SELECTED EXCERPT:
====================

Today’s guest reviewer is my brother-in-law, Henry Grossman. Henry is a retired science teacher from New York who has been a lifelong Dodger fan from the early 50s. He remembers with great fondness the great L.A. championship teams of the 60s led by the immortal #32, Sandy Koufax. He writes enthusiastically about a book introducing a new generation of ballplayers to “the man with the golden arm.”
You Never Heard of Sandy Koufax by Jonah Winter is a beautifully written and illustrated biography of a great Dodger hero of mine. Narrated in a folksy “Brooklynese” vernacular, the young reader is given a thoroughly entertaining account of how a struggling hard-throwing southpaw matured into a great superstar and role model. The book also captures the character of a man who had to make difficult choices in his life such as refusing to play in the first game of the 1965 World Series because it was the Jewish High Holy Day.

====================

[Saved entries]
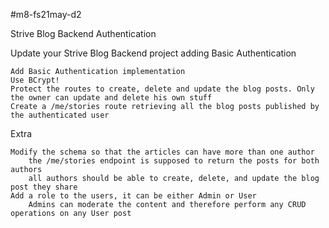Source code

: #m8-fs21may-d2


Strive Blog Backend Authentication

Update your Strive Blog Backend project adding Basic Authentication

    Add Basic Authentication implementation
    Use BCrypt!
    Protect the routes to create, delete and update the blog posts. Only the owner can update and delete his own stuff
    Create a /me/stories route retrieving all the blog posts published by the authenticated user

Extra

    Modify the schema so that the articles can have more than one author
        the /me/stories endpoint is supposed to return the posts for both authors
        all authors should be able to create, delete, and update the blog post they share
    Add a role to the users, it can be either Admin or User
        Admins can moderate the content and therefore perform any CRUD operations on any User post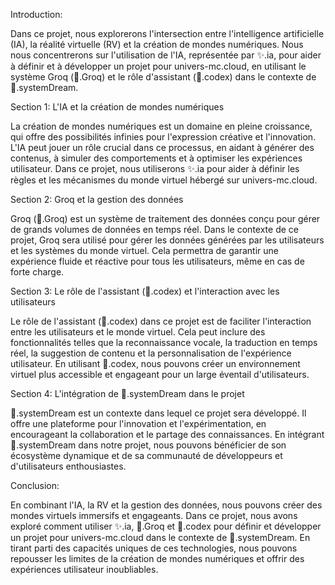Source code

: Introduction:

Dans ce projet, nous explorerons l'intersection entre l'intelligence artificielle (IA), la réalité virtuelle (RV) et la création de mondes numériques. Nous nous concentrerons sur l'utilisation de l'IA, représentée par ✨.ia, pour aider à définir et à développer un projet pour univers-mc.cloud, en utilisant le système Groq (🌴.Groq) et le rôle d'assistant (📔.codex) dans le contexte de 🌌.systemDream.

Section 1: L'IA et la création de mondes numériques

La création de mondes numériques est un domaine en pleine croissance, qui offre des possibilités infinies pour l'expression créative et l'innovation. L'IA peut jouer un rôle crucial dans ce processus, en aidant à générer des contenus, à simuler des comportements et à optimiser les expériences utilisateur. Dans ce projet, nous utiliserons ✨.ia pour aider à définir les règles et les mécanismes du monde virtuel hébergé sur univers-mc.cloud.

Section 2: Groq et la gestion des données

Groq (🌴.Groq) est un système de traitement des données conçu pour gérer de grands volumes de données en temps réel. Dans le contexte de ce projet, Groq sera utilisé pour gérer les données générées par les utilisateurs et les systèmes du monde virtuel. Cela permettra de garantir une expérience fluide et réactive pour tous les utilisateurs, même en cas de forte charge.

Section 3: Le rôle de l'assistant (📔.codex) et l'interaction avec les utilisateurs

Le rôle de l'assistant (📔.codex) dans ce projet est de faciliter l'interaction entre les utilisateurs et le monde virtuel. Cela peut inclure des fonctionnalités telles que la reconnaissance vocale, la traduction en temps réel, la suggestion de contenu et la personnalisation de l'expérience utilisateur. En utilisant 📔.codex, nous pouvons créer un environnement virtuel plus accessible et engageant pour un large éventail d'utilisateurs.

Section 4: L'intégration de 🌌.systemDream dans le projet

🌌.systemDream est un contexte dans lequel ce projet sera développé. Il offre une plateforme pour l'innovation et l'expérimentation, en encourageant la collaboration et le partage des connaissances. En intégrant 🌌.systemDream dans notre projet, nous pouvons bénéficier de son écosystème dynamique et de sa communauté de développeurs et d'utilisateurs enthousiastes.

Conclusion:

En combinant l'IA, la RV et la gestion des données, nous pouvons créer des mondes virtuels immersifs et engageants. Dans ce projet, nous avons exploré comment utiliser ✨.ia, 🌴.Groq et 📔.codex pour définir et développer un projet pour univers-mc.cloud dans le contexte de 🌌.systemDream. En tirant parti des capacités uniques de ces technologies, nous pouvons repousser les limites de la création de mondes numériques et offrir des expériences utilisateur inoubliables.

====================

WHAT YOU NEED TO DO:
• 1. In the Sandy Koufax book review, substitute "left-hander" for "southpaw" and write out the passage from "You Never Heard" up to and including "High Holy Day.".
• 2. Do these statements agree with the Sandy Koufax book review? Answer yes or no for each, quoting the words of the review that decide it. (a) Henry Grossman is a retired science teacher. (b) The book is narrated in formal, standard English. (c) Koufax pitched in the first game of the 1965 World Series.
• 3. Carry on the Sandy Koufax book review from its last sentence.

SET OF ANSWERS:
• 1.
You Never Heard of Sandy Koufax by Jonah Winter is a beautifully written and illustrated biography of a great Dodger hero of mine. Narrated in a folksy “Brooklynese” vernacular, the young reader is given a thoroughly entertaining account of how a struggling hard-throwing left-hander matured into a great superstar and role model. The book also captures the character of a man who had to make difficult choices in his life such as refusing to play in the first game of the 1965 World Series because it was the Jewish High Holy Day.

• 2.
(a) Yes: "Henry is a retired science teacher from New York."
(b) No: "Narrated in a folksy “Brooklynese” vernacular."
(c) No: "refusing to play in the first game of the 1965 World Series because it was the Jewish High Holy Day."

• 3.
He was a Brooklyn kid, a rookie when the Brooklyn Dodgers won its only World Series in 1955. Throughout the book, there are many interesting and revealing stats that underscore how remarkable and dominant a pitcher he was with the Los Angeles Dodgers in the 60s. The exhilaration and anticipation of a new strikeout record or a no-hitter each time the great lefty took the mound was to baseball fans what Tiger Woods winning championships is to golf.
During World Series time, many games were broadcast from L.A. to New York audiences in the early afternoon on a school day. Practically everyone brought transistor radios and teachers had a TV in the faculty lounge. When Koufax pitched, we were all rivoted to the broadcast. If you were late to class, everyone understood. Yeah, Koufax was that big a deal!
The story concludes when Sandy Koufax, the youngest inductee into the Baseball Hall of Fame, retires from the game when he was in his prime with records yet to break and championships to win. This book will spark interest to learn more about this legendary athlete and about Major League Baseball of that era.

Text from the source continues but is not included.